=== DATA RECORDS ===
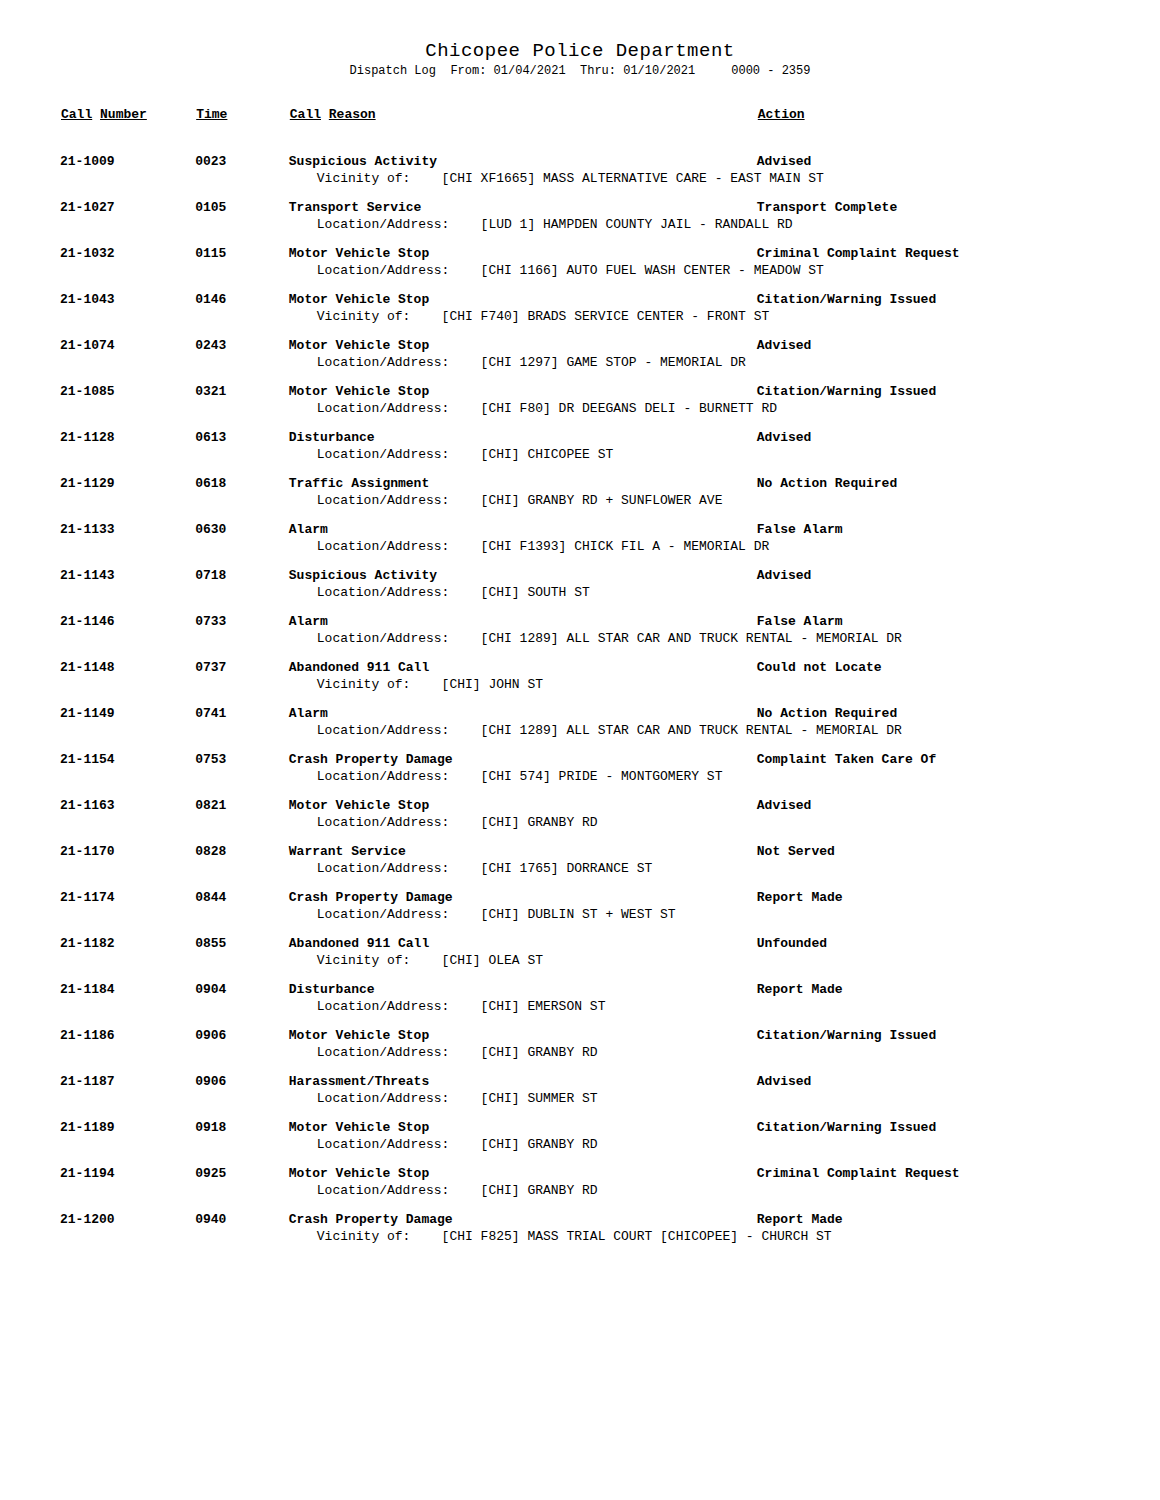Chicopee Police Department
Dispatch Log From: 01/04/2021 Thru: 01/10/2021 0000 - 2359
| Call Number | Time | Call Reason | Action |
| --- | --- | --- | --- |
| 21-1009 | 0023 | Suspicious Activity | Advised |
| | | Vicinity of: [CHI XF1665] MASS ALTERNATIVE CARE - EAST MAIN ST |
| 21-1027 | 0105 | Transport Service | Transport Complete |
| | | Location/Address: [LUD 1] HAMPDEN COUNTY JAIL - RANDALL RD |
| 21-1032 | 0115 | Motor Vehicle Stop | Criminal Complaint Request |
| | | Location/Address: [CHI 1166] AUTO FUEL WASH CENTER - MEADOW ST |
| 21-1043 | 0146 | Motor Vehicle Stop | Citation/Warning Issued |
| | | Vicinity of: [CHI F740] BRADS SERVICE CENTER - FRONT ST |
| 21-1074 | 0243 | Motor Vehicle Stop | Advised |
| | | Location/Address: [CHI 1297] GAME STOP - MEMORIAL DR |
| 21-1085 | 0321 | Motor Vehicle Stop | Citation/Warning Issued |
| | | Location/Address: [CHI F80] DR DEEGANS DELI - BURNETT RD |
| 21-1128 | 0613 | Disturbance | Advised |
| | | Location/Address: [CHI] CHICOPEE ST |
| 21-1129 | 0618 | Traffic Assignment | No Action Required |
| | | Location/Address: [CHI] GRANBY RD + SUNFLOWER AVE |
| 21-1133 | 0630 | Alarm | False Alarm |
| | | Location/Address: [CHI F1393] CHICK FIL A - MEMORIAL DR |
| 21-1143 | 0718 | Suspicious Activity | Advised |
| | | Location/Address: [CHI] SOUTH ST |
| 21-1146 | 0733 | Alarm | False Alarm |
| | | Location/Address: [CHI 1289] ALL STAR CAR AND TRUCK RENTAL - MEMORIAL DR |
| 21-1148 | 0737 | Abandoned 911 Call | Could not Locate |
| | | Vicinity of: [CHI] JOHN ST |
| 21-1149 | 0741 | Alarm | No Action Required |
| | | Location/Address: [CHI 1289] ALL STAR CAR AND TRUCK RENTAL - MEMORIAL DR |
| 21-1154 | 0753 | Crash Property Damage | Complaint Taken Care Of |
| | | Location/Address: [CHI 574] PRIDE - MONTGOMERY ST |
| 21-1163 | 0821 | Motor Vehicle Stop | Advised |
| | | Location/Address: [CHI] GRANBY RD |
| 21-1170 | 0828 | Warrant Service | Not Served |
| | | Location/Address: [CHI 1765] DORRANCE ST |
| 21-1174 | 0844 | Crash Property Damage | Report Made |
| | | Location/Address: [CHI] DUBLIN ST + WEST ST |
| 21-1182 | 0855 | Abandoned 911 Call | Unfounded |
| | | Vicinity of: [CHI] OLEA ST |
| 21-1184 | 0904 | Disturbance | Report Made |
| | | Location/Address: [CHI] EMERSON ST |
| 21-1186 | 0906 | Motor Vehicle Stop | Citation/Warning Issued |
| | | Location/Address: [CHI] GRANBY RD |
| 21-1187 | 0906 | Harassment/Threats | Advised |
| | | Location/Address: [CHI] SUMMER ST |
| 21-1189 | 0918 | Motor Vehicle Stop | Citation/Warning Issued |
| | | Location/Address: [CHI] GRANBY RD |
| 21-1194 | 0925 | Motor Vehicle Stop | Criminal Complaint Request |
| | | Location/Address: [CHI] GRANBY RD |
| 21-1200 | 0940 | Crash Property Damage | Report Made |
| | | Vicinity of: [CHI F825] MASS TRIAL COURT [CHICOPEE] - CHURCH ST |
===
The answer must be every line of the records above that holds the word "Alarm".

| 21-1133 | 0630 | Alarm | False Alarm |
| 21-1146 | 0733 | Alarm | False Alarm |
| 21-1149 | 0741 | Alarm | No Action Required |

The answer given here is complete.